The parasitic fig wasp is as mean as it sounds. However, it’s also equipped with some fascinating tools. Its stinger is unique in that it is actually a zinc-fortified ovipositor that acts just like a drill, which deposits eggs. It’s thinner than a human hair, yet it can pierce through tough materials, specifically unripe figs, where it injects its eggs.
The parasitic fig wasp’s drill ovipositor is extremely long for its body, being much longer than the stingers usually found on wasps. Until recently, biologists were stumped as to how the parasitic fig wasp’s drill ovipositor is able to survive multiple raw fig drilling events. While the drill was known to be strong, evidence indicated that it shouldn’t be able to survive more than one attempt. However, a mechanical engineer named Namrata Gundiah became fascinated by the creatures and decided to study them closely. She observed that the drill ovipositor is designed to bend and flex when drilling into a raw fig, stopping it from fracturing when it buckles.

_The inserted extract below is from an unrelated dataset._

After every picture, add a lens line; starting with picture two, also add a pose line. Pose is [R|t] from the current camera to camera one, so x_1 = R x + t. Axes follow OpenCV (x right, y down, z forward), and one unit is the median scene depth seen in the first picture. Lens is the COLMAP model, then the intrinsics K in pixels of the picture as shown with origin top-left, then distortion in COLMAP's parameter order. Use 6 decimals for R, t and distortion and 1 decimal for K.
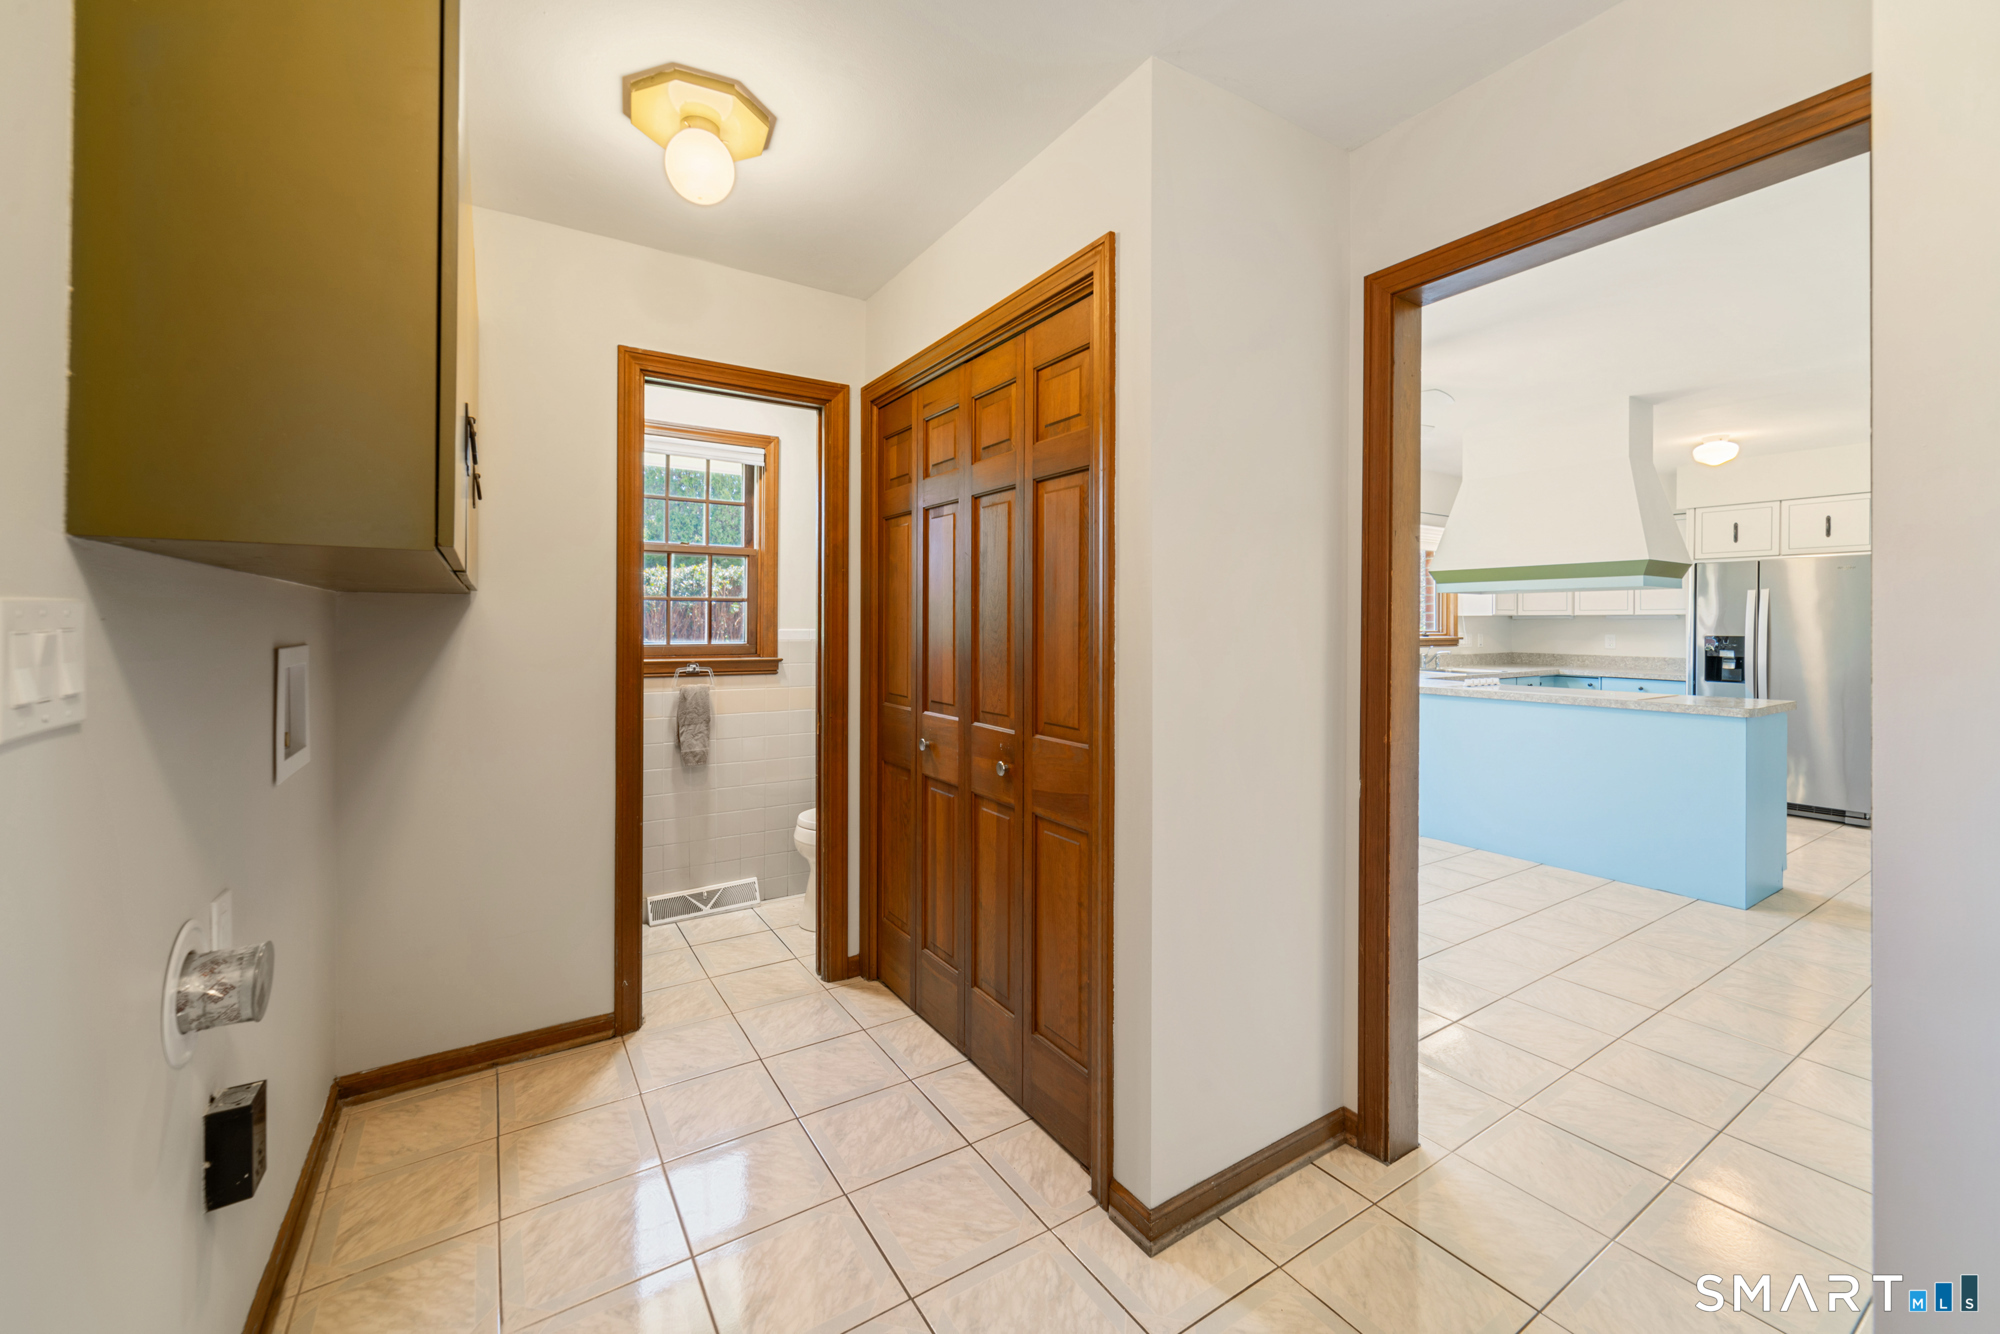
lens RADIAL K [[780.7, 0, 1000.6], [0, 780.7, 625.5], [0, 0, 1]] dist [0.000372, 0.000645]
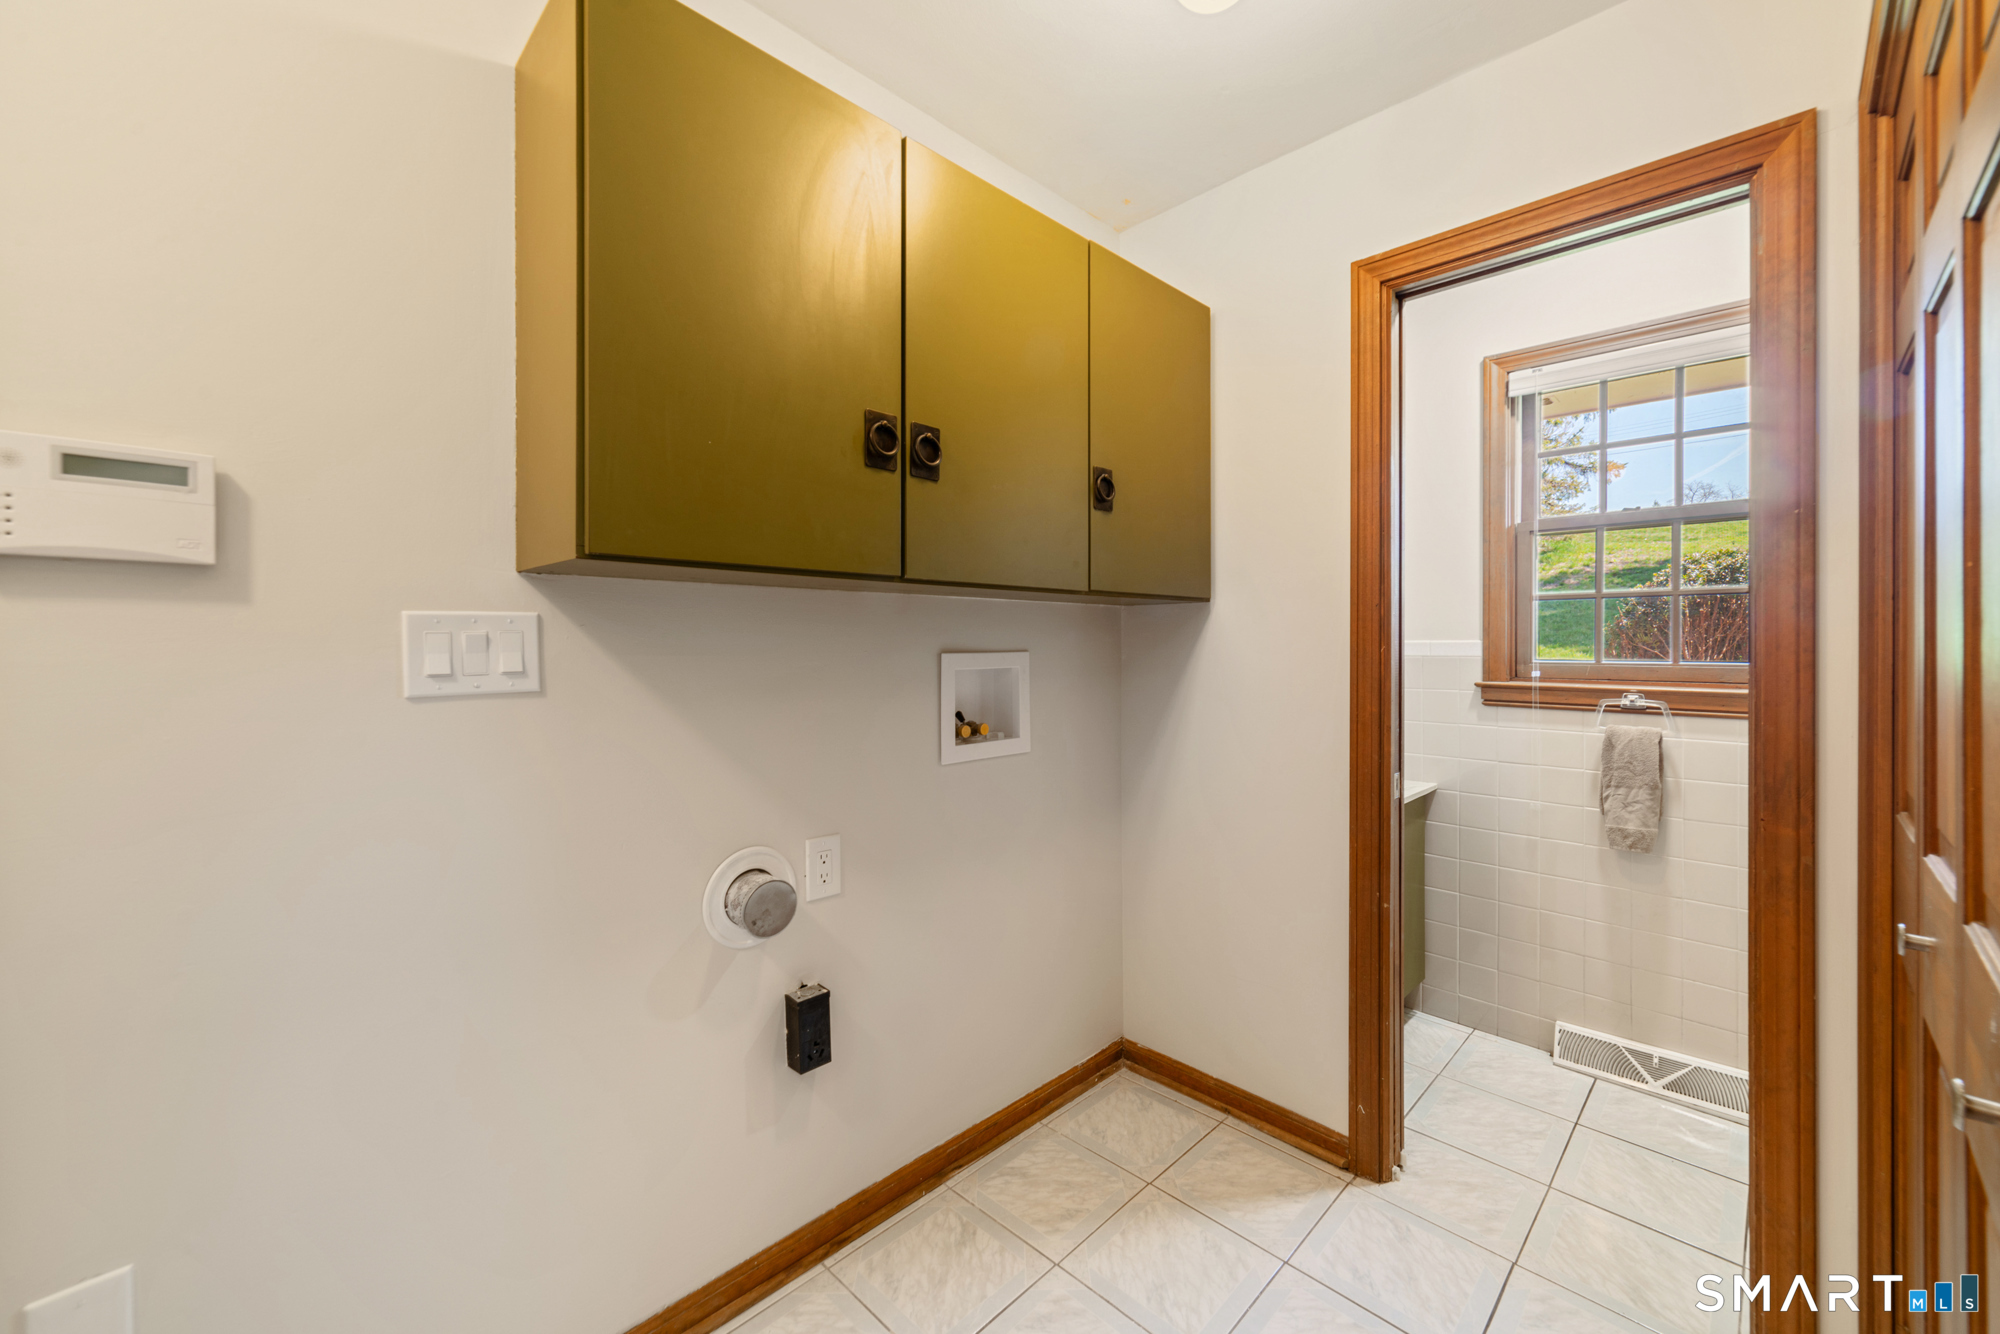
lens RADIAL K [[780.7, 0, 1007.7], [0, 780.7, 644.1], [0, 0, 1]] dist [0.000372, 0.000645]
pose [[0.214174, 0.003359, -0.976790, 0.179260], [0.001293, 0.999992, 0.003723, 0.006721], [0.976795, -0.002061, 0.214168, 0.504365]]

You may imagine that the parasitic fig wasp’s larvae feed on the fig that they’re deposited in, but you’d be wrong. It actually feeds on another wasp’s eggs/larvae, which are already in there. These were deposited by the pollinator wasp.
Both pollinator wasps and fig trees rely on each other for mating and survival. A fig tree’s flowers are encased inside of the figs, so it can’t use wind to spread pollen around, so the tree enlists the help of a pollinator wasp. A female pollinator wasp will land on an unripe fig and make her way through a tiny passageway leading to its core. Once inside, she lays her eggs and spreads pollen. This is an incredibly difficult process for the female pollinator wasp. It loses its wings and most of its antennas on this journey, and after laying its eggs, it dies.
The eggs hatch into larvae which feed on the fig before turning into adults and mating with each other. Then the males chew through the fig and die, allowing the females to escape and carry pollen to new figs.
As the male pollinator wasps never leave the fig, except to die, they are unusual in wasps in that they have evolved to not have wings. There’s nowhere to fly to inside a fig, after all. The females look much more like normal wasps.
Female parasitic fig wasps use their drills to deposit their eggs, which feed on the pollinator wasp’s eggs/young. She is even able to smell her way to the developing wasps and deposits an egg on each one. Harsh.
In case you were wondering if you’re eating dead wasps when enjoying figs, you aren’t. The carcasses of the dead wasps get completely absorbed by an enzyme that the fig produces called ficain before the fig fruit becomes ripe.
This fig and wasp co-dependent life cycle has been going on for millenia. Evidence indicates that this bizarre life cycle began 70-90 million years ago, as a one off event, that the first fig wasps’ children replicated, with the process going on again and again. It is also thought that this fig/wasp co-dependability is what has led to the wide diversity of figs within nature.